Ethical Considerations
- Responsible Crawling: Always prioritize the stability and performance of Wikipedia’s servers over the crawler’s data collection speed.
- Transparency: Be transparent about the crawler’s activities and purpose, especially if the data collected will be used for public or commercial purposes.
- Compliance with Legal and Ethical Standards: Ensure that the crawling activities comply with legal requirements and ethical standards, respecting user privacy and copyright laws.
robots.txt
File
Here is a simple example of what a robots.txt
file might look like:
User-agent: *
Disallow: /private/
Disallow: /temp/
Allow: /
Sitemap: http://www.example.com/sitemap.xml
Handling Retries for Failed/Errored URLs:
- Retry Logic:
- Implement a retry mechanism for transient errors (like network issues or server errors). The number of retries can be limited to avoid endless loops.
- Exponential Backoff:
- Use an exponential backoff strategy for retries, gradually increasing the wait time between retries to reduce load on the server and network.
- Error Categorization:
- Categorize errors to decide which ones are worth retrying.
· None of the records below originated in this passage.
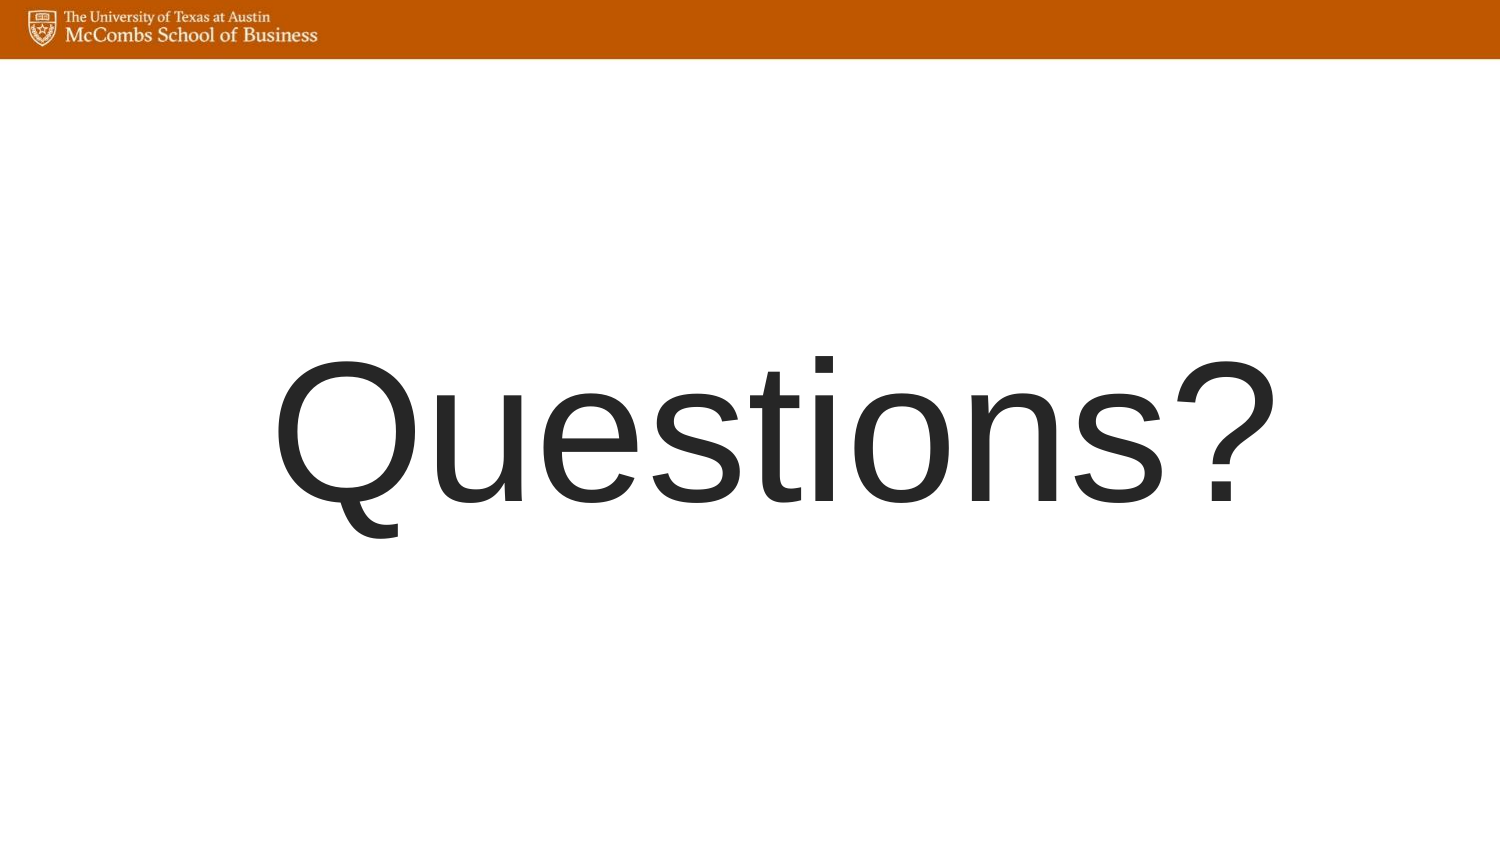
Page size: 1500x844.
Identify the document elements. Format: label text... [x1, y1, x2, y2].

title Questions? [99, 351, 1450, 493]
picture [0, 0, 1500, 844]
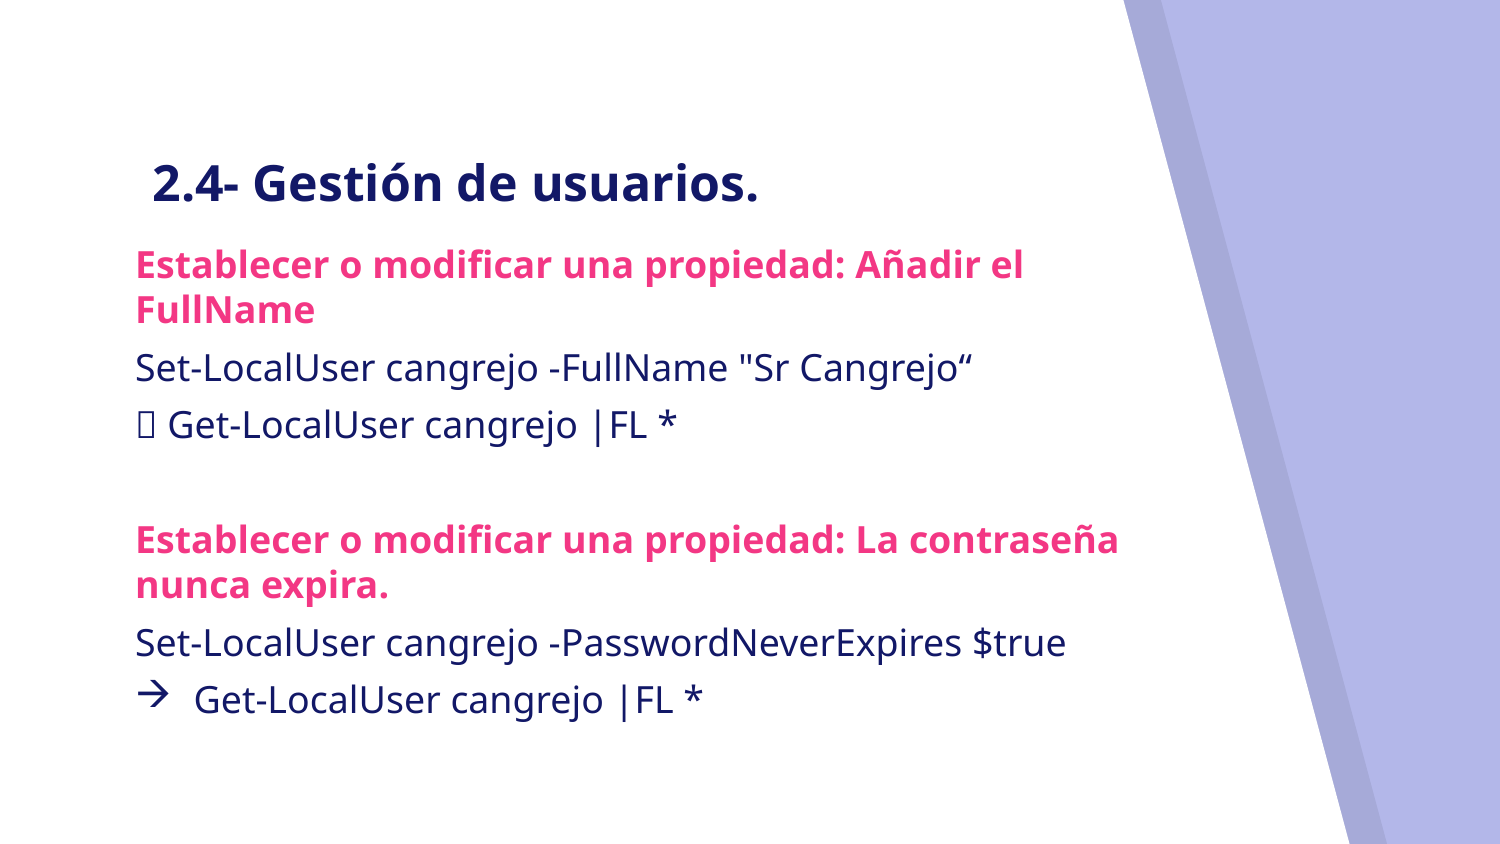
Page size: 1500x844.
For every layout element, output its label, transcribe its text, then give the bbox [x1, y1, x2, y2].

list Establecer o modificar una propiedad: Añadir el FullName Set-LocalUser cangrejo -FullName "Sr Cangrejo“  Get-LocalUser cangrejo |FL * Establecer o modificar una propiedad: La contraseña nunca expira. Set-LocalUser cangrejo -PasswordNeverExpires $true Get-LocalUser cangrejo |FL * [103, 226, 1226, 844]
title 2.4- Gestión de usuarios. [137, 146, 1011, 226]
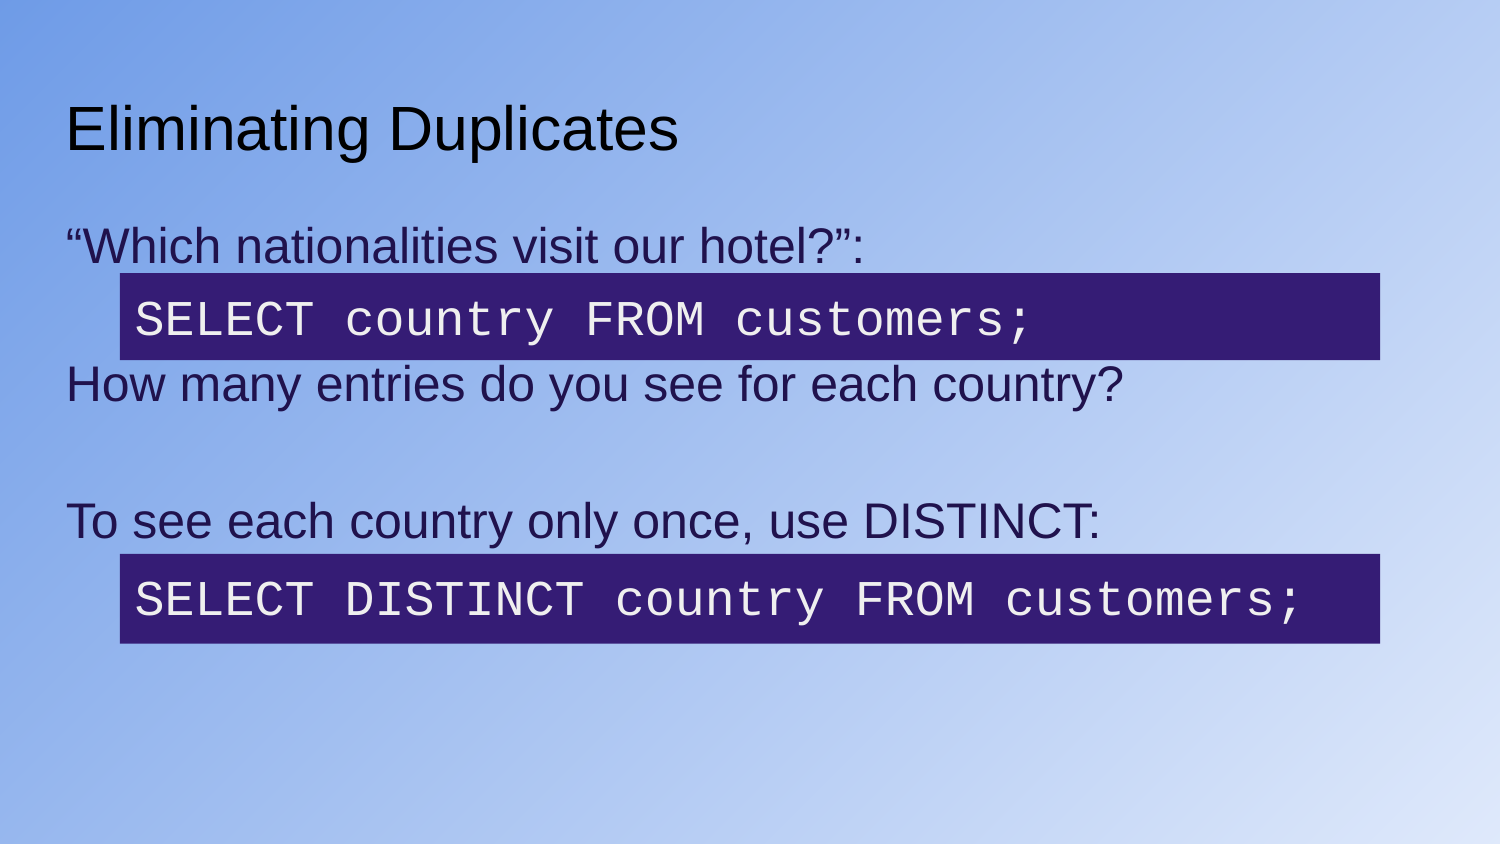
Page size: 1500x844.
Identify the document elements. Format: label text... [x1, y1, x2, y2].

text_box SELECT DISTINCT country FROM customers; [119, 553, 1381, 644]
text_box “Which nationalities visit our hotel?”: How many entries do you see for each country? To see each country only once, use DISTINCT: [51, 189, 1449, 750]
text_box Eliminating Duplicates [51, 72, 1449, 167]
text_box SELECT country FROM customers; [119, 273, 1381, 361]
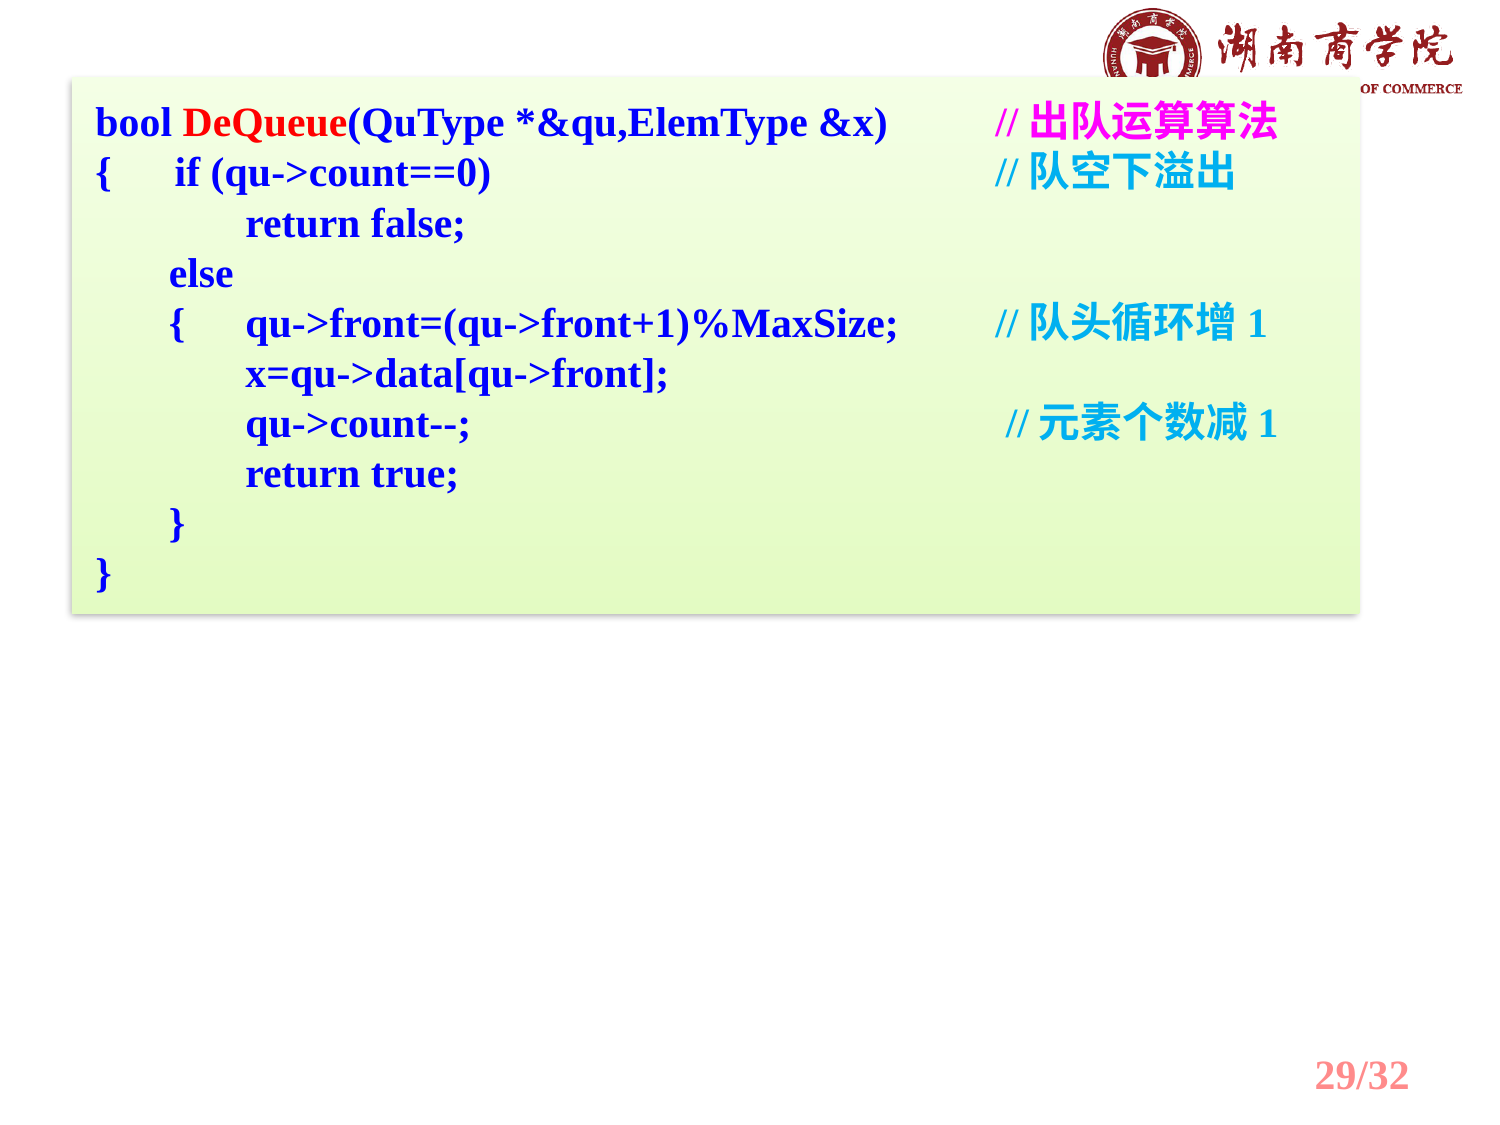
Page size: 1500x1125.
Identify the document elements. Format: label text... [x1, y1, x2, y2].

slide_number 29/32 [1074, 1042, 1425, 1103]
text_box bool DeQueue(QuType *&qu,ElemType &x) //出队运算算法 { if (qu->count==0) //队空下溢出 return false; else { qu->front=(qu->front+1)%MaxSize; //队头循环增1 x=qu->data[qu->front]; qu->count--; //元素个数减1 return true; } } [71, 77, 1360, 614]
picture [1073, 0, 1488, 113]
For example, a 404 Not Found might not be retried, but a 503 Service Unavailable might be.
- Logging and Monitoring:
- Log failures and monitor error rates to identify and address systemic issues.
- Feedback Loop:
- Use feedback from the Content Fetcher to update the URL Frontier about the status of each URL, ensuring that the system is aware of which URLs need to be retried.